=== SOURCE PASSAGE ===
The improper argument included references to George Orwell’s dystopian novel 1984 and Oscar Wilde’s book The Picture of Dorian Gray.
Law360 identified the plaintiffs lawyer who made the improper comment as Scott P. Schlesinger of the Schlesinger Law Offices. The appeals court said the counsel improperly:
• Called the R.J. Reynolds Tobacco Co. and Philip Morris USA Inc. a “soulless enterprise of death.”
• Described Mahfuz as a good guy “trying to overcome Big Brother.” The counsel then read a passage from 1984 in which fictional character Winston was about to be tortured. Winston was told: “You must stop imagining that posterity will vindicate you, Winston. Posterity will never hear you. You’ll be lifted clean out of the stream of history.” The counsel then asked jurors to make sure that Mahfuz’s wife is not forgotten.
• Compared the tobacco companies to Wilde’s Dorian Gray character, who looks in a mirror and sees things for what they really are. “He’s able to see inside his own self, and he sees that he’s rotten,” the counsel said. He urged jurors to see tobacco companies in the same light, for what they really are, “because they are rotten inside.”
• Told jurors not to “lose sight” of “the evil that men do. … The conduct of these individuals lives on. … Horrors leave shadows, especially carcinogenic horrors.”

=== RECORDED INFORMATION ===
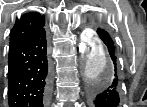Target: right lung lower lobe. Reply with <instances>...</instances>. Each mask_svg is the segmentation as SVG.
Returning a JSON list of instances; mask_svg holds the SVG:
<instances>
[{"mask_svg": "<svg viewBox=\"0 0 147 107\" xmlns=\"http://www.w3.org/2000/svg\"><path fill=\"white\" fill-rule=\"evenodd\" d=\"M8 66L9 107H46L49 69L44 28L9 47Z\"/></svg>", "mask_w": 147, "mask_h": 107, "instance_id": "98d812e1", "label": "right lung lower lobe"}]
</instances>
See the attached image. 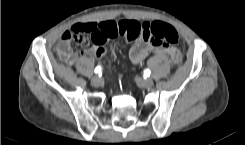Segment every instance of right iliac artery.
Masks as SVG:
<instances>
[{
  "mask_svg": "<svg viewBox=\"0 0 245 145\" xmlns=\"http://www.w3.org/2000/svg\"><path fill=\"white\" fill-rule=\"evenodd\" d=\"M101 71H102L101 66H97L94 70L95 73H101Z\"/></svg>",
  "mask_w": 245,
  "mask_h": 145,
  "instance_id": "1",
  "label": "right iliac artery"
}]
</instances>
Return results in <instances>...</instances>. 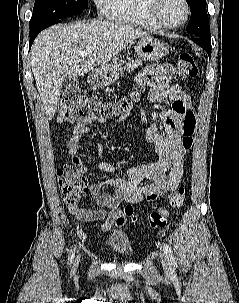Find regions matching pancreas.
I'll return each instance as SVG.
<instances>
[{
    "instance_id": "pancreas-1",
    "label": "pancreas",
    "mask_w": 239,
    "mask_h": 303,
    "mask_svg": "<svg viewBox=\"0 0 239 303\" xmlns=\"http://www.w3.org/2000/svg\"><path fill=\"white\" fill-rule=\"evenodd\" d=\"M142 65V62L141 61H138V60H132V61H129L127 63V66L125 67L127 69V71L131 72L133 71L135 68H137L138 66H141Z\"/></svg>"
}]
</instances>
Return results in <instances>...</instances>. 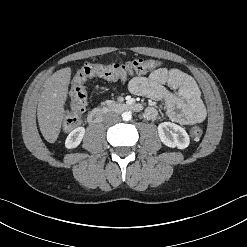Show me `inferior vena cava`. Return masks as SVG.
Segmentation results:
<instances>
[{
	"label": "inferior vena cava",
	"mask_w": 247,
	"mask_h": 247,
	"mask_svg": "<svg viewBox=\"0 0 247 247\" xmlns=\"http://www.w3.org/2000/svg\"><path fill=\"white\" fill-rule=\"evenodd\" d=\"M105 121L108 123H116L120 121V116L116 113H108L105 116Z\"/></svg>",
	"instance_id": "inferior-vena-cava-1"
}]
</instances>
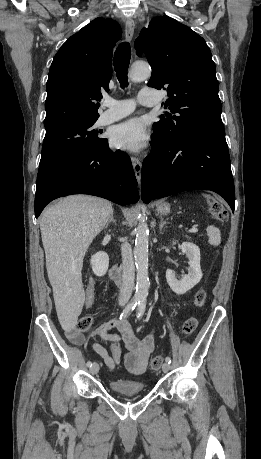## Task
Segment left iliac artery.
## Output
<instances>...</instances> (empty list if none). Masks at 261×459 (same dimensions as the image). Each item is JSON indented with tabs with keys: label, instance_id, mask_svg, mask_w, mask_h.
<instances>
[{
	"label": "left iliac artery",
	"instance_id": "44dca946",
	"mask_svg": "<svg viewBox=\"0 0 261 459\" xmlns=\"http://www.w3.org/2000/svg\"><path fill=\"white\" fill-rule=\"evenodd\" d=\"M145 308H146V301L144 299H142V300L139 301L138 307H137V318L138 319H141V317L143 316V314L145 312ZM165 361L170 364L171 363V358L170 357H166Z\"/></svg>",
	"mask_w": 261,
	"mask_h": 459
}]
</instances>
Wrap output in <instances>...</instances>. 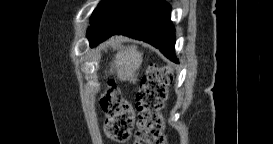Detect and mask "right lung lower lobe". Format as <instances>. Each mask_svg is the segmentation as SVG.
I'll use <instances>...</instances> for the list:
<instances>
[{
    "mask_svg": "<svg viewBox=\"0 0 273 144\" xmlns=\"http://www.w3.org/2000/svg\"><path fill=\"white\" fill-rule=\"evenodd\" d=\"M170 12L171 7L165 0H118L89 34L90 46L111 35L122 34L153 45L178 63Z\"/></svg>",
    "mask_w": 273,
    "mask_h": 144,
    "instance_id": "obj_1",
    "label": "right lung lower lobe"
}]
</instances>
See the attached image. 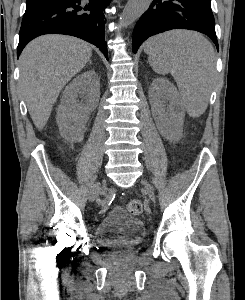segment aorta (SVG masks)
<instances>
[{"label": "aorta", "instance_id": "762f6f07", "mask_svg": "<svg viewBox=\"0 0 245 300\" xmlns=\"http://www.w3.org/2000/svg\"><path fill=\"white\" fill-rule=\"evenodd\" d=\"M151 2L152 0H128L120 17L121 25L126 27L140 18L147 11Z\"/></svg>", "mask_w": 245, "mask_h": 300}]
</instances>
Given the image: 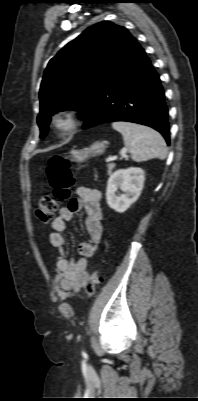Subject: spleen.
<instances>
[{"label": "spleen", "mask_w": 198, "mask_h": 401, "mask_svg": "<svg viewBox=\"0 0 198 401\" xmlns=\"http://www.w3.org/2000/svg\"><path fill=\"white\" fill-rule=\"evenodd\" d=\"M112 127L122 134L124 144L130 150L134 161L142 162L154 158L164 160L166 158L167 146L157 131L123 121L113 122Z\"/></svg>", "instance_id": "obj_1"}]
</instances>
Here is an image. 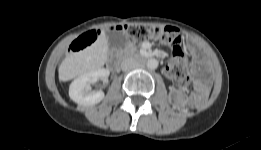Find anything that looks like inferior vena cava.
I'll return each mask as SVG.
<instances>
[{"mask_svg":"<svg viewBox=\"0 0 261 150\" xmlns=\"http://www.w3.org/2000/svg\"><path fill=\"white\" fill-rule=\"evenodd\" d=\"M139 66V63L133 57L126 58L121 63V68L123 71H129L135 69Z\"/></svg>","mask_w":261,"mask_h":150,"instance_id":"602c4592","label":"inferior vena cava"}]
</instances>
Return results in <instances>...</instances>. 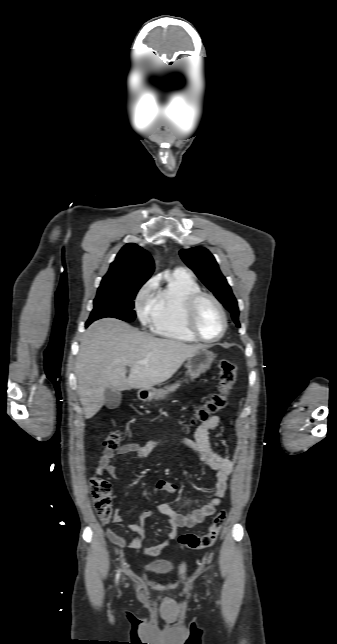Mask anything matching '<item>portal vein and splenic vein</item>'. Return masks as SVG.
Instances as JSON below:
<instances>
[{
	"mask_svg": "<svg viewBox=\"0 0 337 644\" xmlns=\"http://www.w3.org/2000/svg\"><path fill=\"white\" fill-rule=\"evenodd\" d=\"M137 363L141 364V365H145V364L148 363V361L147 360H141V361H137Z\"/></svg>",
	"mask_w": 337,
	"mask_h": 644,
	"instance_id": "1",
	"label": "portal vein and splenic vein"
}]
</instances>
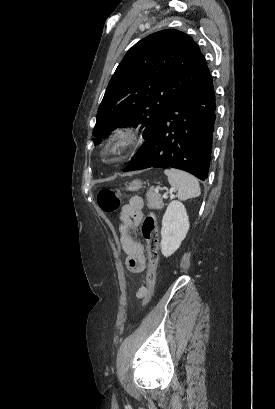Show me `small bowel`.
<instances>
[{
  "label": "small bowel",
  "instance_id": "c3829d8e",
  "mask_svg": "<svg viewBox=\"0 0 275 409\" xmlns=\"http://www.w3.org/2000/svg\"><path fill=\"white\" fill-rule=\"evenodd\" d=\"M144 200L140 196H133L123 206L121 211V223L119 225L120 244L126 254L125 264L129 272L140 273L146 267V256L143 244L131 233H134L143 219ZM143 288L136 292L141 298Z\"/></svg>",
  "mask_w": 275,
  "mask_h": 409
}]
</instances>
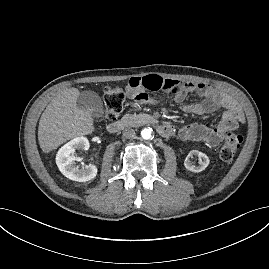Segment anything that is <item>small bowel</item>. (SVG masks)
<instances>
[{
  "label": "small bowel",
  "instance_id": "c3829d8e",
  "mask_svg": "<svg viewBox=\"0 0 269 269\" xmlns=\"http://www.w3.org/2000/svg\"><path fill=\"white\" fill-rule=\"evenodd\" d=\"M148 90L172 93L186 113L204 115L215 112L220 108L224 109L221 120L214 127L193 123L181 128L179 137L183 141L216 146L227 132L236 129L244 122V116L239 105L230 96L207 83L181 82L157 75H149L142 78H131L127 85L129 97L137 103H154V100L147 93ZM190 93H197L203 98V101L185 104V98Z\"/></svg>",
  "mask_w": 269,
  "mask_h": 269
}]
</instances>
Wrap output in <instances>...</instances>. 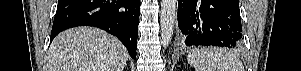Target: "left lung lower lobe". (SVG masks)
I'll return each instance as SVG.
<instances>
[{"label":"left lung lower lobe","mask_w":301,"mask_h":71,"mask_svg":"<svg viewBox=\"0 0 301 71\" xmlns=\"http://www.w3.org/2000/svg\"><path fill=\"white\" fill-rule=\"evenodd\" d=\"M178 27L187 46L238 47L239 0H178Z\"/></svg>","instance_id":"obj_1"}]
</instances>
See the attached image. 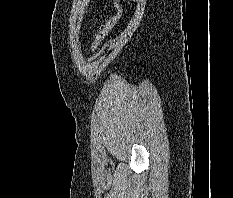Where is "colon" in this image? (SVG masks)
I'll return each mask as SVG.
<instances>
[{
    "label": "colon",
    "instance_id": "5ec220e1",
    "mask_svg": "<svg viewBox=\"0 0 233 198\" xmlns=\"http://www.w3.org/2000/svg\"><path fill=\"white\" fill-rule=\"evenodd\" d=\"M115 7L117 9L116 14L111 17L107 23L102 27L99 33L96 35L94 43L92 45V51H95L101 42L108 36V34L114 29V27L122 19L124 9L120 0H114Z\"/></svg>",
    "mask_w": 233,
    "mask_h": 198
}]
</instances>
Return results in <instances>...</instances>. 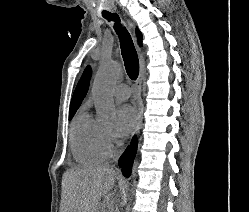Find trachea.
I'll list each match as a JSON object with an SVG mask.
<instances>
[{"label":"trachea","instance_id":"3493384b","mask_svg":"<svg viewBox=\"0 0 249 212\" xmlns=\"http://www.w3.org/2000/svg\"><path fill=\"white\" fill-rule=\"evenodd\" d=\"M102 15L109 21H116L115 30L120 39L121 52L127 74L132 80H136L139 74V60L130 34L120 25L117 13H103Z\"/></svg>","mask_w":249,"mask_h":212}]
</instances>
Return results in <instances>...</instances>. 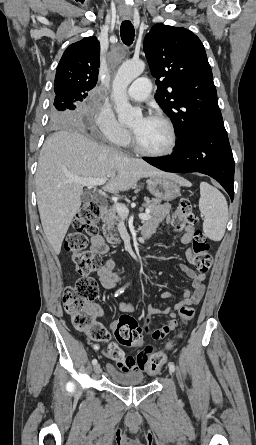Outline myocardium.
<instances>
[{
    "label": "myocardium",
    "instance_id": "obj_1",
    "mask_svg": "<svg viewBox=\"0 0 256 445\" xmlns=\"http://www.w3.org/2000/svg\"><path fill=\"white\" fill-rule=\"evenodd\" d=\"M146 119L159 121L167 127L169 134H170L169 145L163 151L147 150L139 143L135 134L132 132L131 133V142H132V146L134 147V149L137 152H139L140 154H142L144 156H148V157L162 158V157H167V156L171 155L177 146V132H176L175 126L172 123V121L168 117L161 115V114H150L146 117Z\"/></svg>",
    "mask_w": 256,
    "mask_h": 445
}]
</instances>
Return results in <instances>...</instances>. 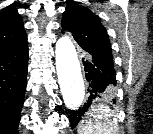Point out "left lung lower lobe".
Masks as SVG:
<instances>
[{
    "instance_id": "left-lung-lower-lobe-1",
    "label": "left lung lower lobe",
    "mask_w": 153,
    "mask_h": 134,
    "mask_svg": "<svg viewBox=\"0 0 153 134\" xmlns=\"http://www.w3.org/2000/svg\"><path fill=\"white\" fill-rule=\"evenodd\" d=\"M82 61L86 71V79L89 83V97L88 101L82 108L77 111H71L70 123L72 128L77 125L90 105L97 98L104 94H112L109 92V89L114 83H116V72L114 67H111L104 61L91 56L88 59L83 58Z\"/></svg>"
}]
</instances>
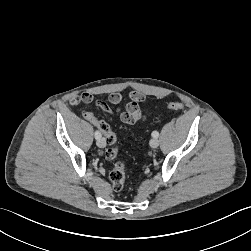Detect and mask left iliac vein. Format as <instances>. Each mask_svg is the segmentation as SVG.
I'll return each instance as SVG.
<instances>
[{
    "label": "left iliac vein",
    "instance_id": "left-iliac-vein-1",
    "mask_svg": "<svg viewBox=\"0 0 251 251\" xmlns=\"http://www.w3.org/2000/svg\"><path fill=\"white\" fill-rule=\"evenodd\" d=\"M150 146H151L152 148H157V147L159 146V141H158V139H157V138H152V139L150 140Z\"/></svg>",
    "mask_w": 251,
    "mask_h": 251
}]
</instances>
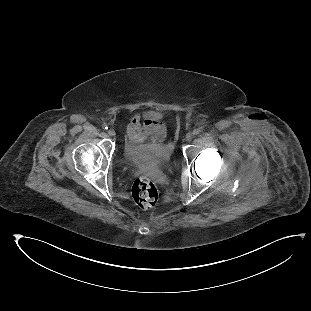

=== PARTS OF THE EXERCISE ===
• 1. Answer these from the passage about the improper argument:
(a) Which two companies did the counsel call a "soulless enterprise of death"?
(b) Which firm is Scott P. Schlesinger with?
(c) After reading from 1984, what did the counsel ask jurors to make sure of?
• 2. Please rewrite the passage about the improper argument, starting at "The improper argument" and ending at "is not forgotten.", renaming "Winston" as "Smith" throughout.
• 3. Go on with the passage about the improper argument from where it stops.
The records play no part in any of these tasks.

=== RESPONSE LIST ===
• 1.
(a) R.J. Reynolds Tobacco Co. and Philip Morris USA Inc.
(b) The Schlesinger Law Offices.
(c) That Mahfuz's wife is not forgotten.

• 2.
The improper argument included references to George Orwell’s dystopian novel 1984 and Oscar Wilde’s book The Picture of Dorian Gray.
Law360 identified the plaintiffs lawyer who made the improper comment as Scott P. Schlesinger of the Schlesinger Law Offices. The appeals court said the counsel improperly:
• Called the R.J. Reynolds Tobacco Co. and Philip Morris USA Inc. a “soulless enterprise of death.”
• Described Mahfuz as a good guy “trying to overcome Big Brother.” The counsel then read a passage from 1984 in which fictional character Smith was about to be tortured. Smith was told: “You must stop imagining that posterity will vindicate you, Smith. Posterity will never hear you. You’ll be lifted clean out of the stream of history.” The counsel then asked jurors to make sure that Mahfuz’s wife is not forgotten.

• 3.
A concurring opinion by Judge Robert M. Gross said reversal is required by caselaw, but he thinks the Florida cases “inappropriately deter metaphorical speech.”
Quoting Orwell, Gross said the caselaw encourages “euphemism, question-begging and sheer cloudy vagueness” with imprecise words that “fall upon the facts like soft snow, blurring the outlines and covering up all the details.”
For his part, Gross found the 1984 reference to be “weak and convoluted, hardly the type of argument that would inflame the jurors and cause them to abandon all reason in returning a verdict.”
Kuntz’s opinion didn’t name Schlesinger as the offending lawyer, but he did refer to another appellate opinion finding the 1984 reference to be improper. That opinion said Schlesinger or his firm had made “improper inflammatory closing arguments appealing to passion by trial counsel” in several cases.